▸ **EXERCISE**
Below are some records. Print exactly the lines between the one holding "普通のプログラミング言語なら IF/ELSE で書けます。ところがAu" and the one holding "を回避する「デフォルト値 + 条件付き上書き」パターンを、実装", inclusive, and nothing else.

▸ **DATA TO EXAMINE**
○ ○ ○ ○ ○ ○ ○

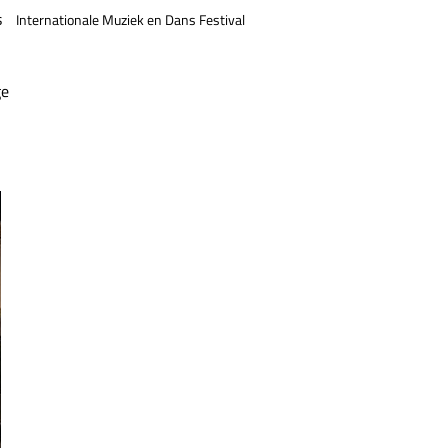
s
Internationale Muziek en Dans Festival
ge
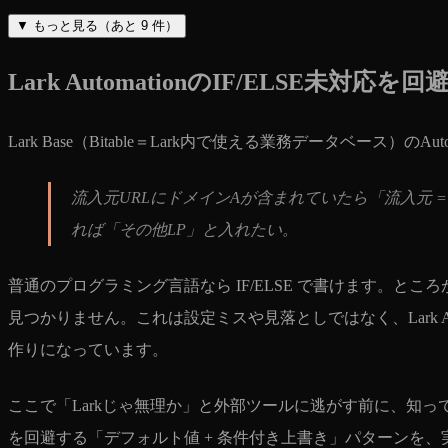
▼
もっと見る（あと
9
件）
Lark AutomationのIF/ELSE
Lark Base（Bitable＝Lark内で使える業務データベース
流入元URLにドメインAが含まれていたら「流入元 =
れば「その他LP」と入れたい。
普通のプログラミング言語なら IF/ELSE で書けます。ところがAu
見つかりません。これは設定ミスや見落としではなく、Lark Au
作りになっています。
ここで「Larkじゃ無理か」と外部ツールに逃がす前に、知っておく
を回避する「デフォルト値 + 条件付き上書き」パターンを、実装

○ ○ ○ ○ ○ ○ ○

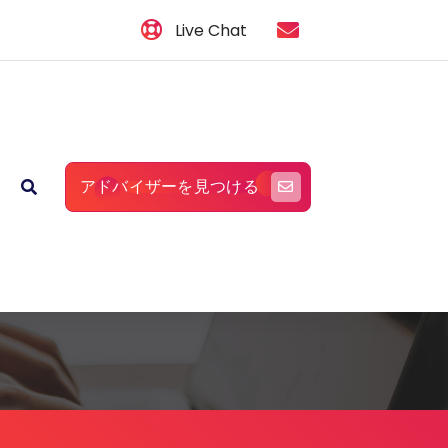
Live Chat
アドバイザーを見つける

○ ○ ○ ○ ○ ○ ○

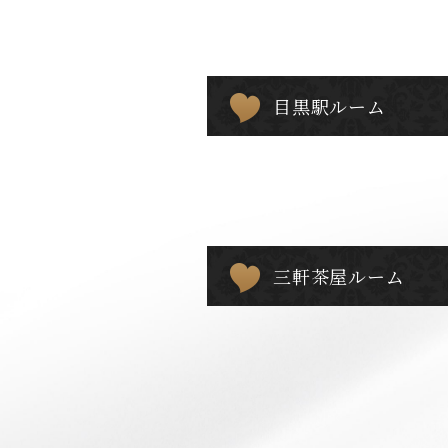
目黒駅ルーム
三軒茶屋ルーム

○ ○ ○ ○ ○ ○ ○

▸ **RESPONSE TO THIS EXERCISE**
普通のプログラミング言語なら IF/ELSE で書けます。ところがAu
見つかりません。これは設定ミスや見落としではなく、Lark Au
作りになっています。
ここで「Larkじゃ無理か」と外部ツールに逃がす前に、知っておく
を回避する「デフォルト値 + 条件付き上書き」パターンを、実装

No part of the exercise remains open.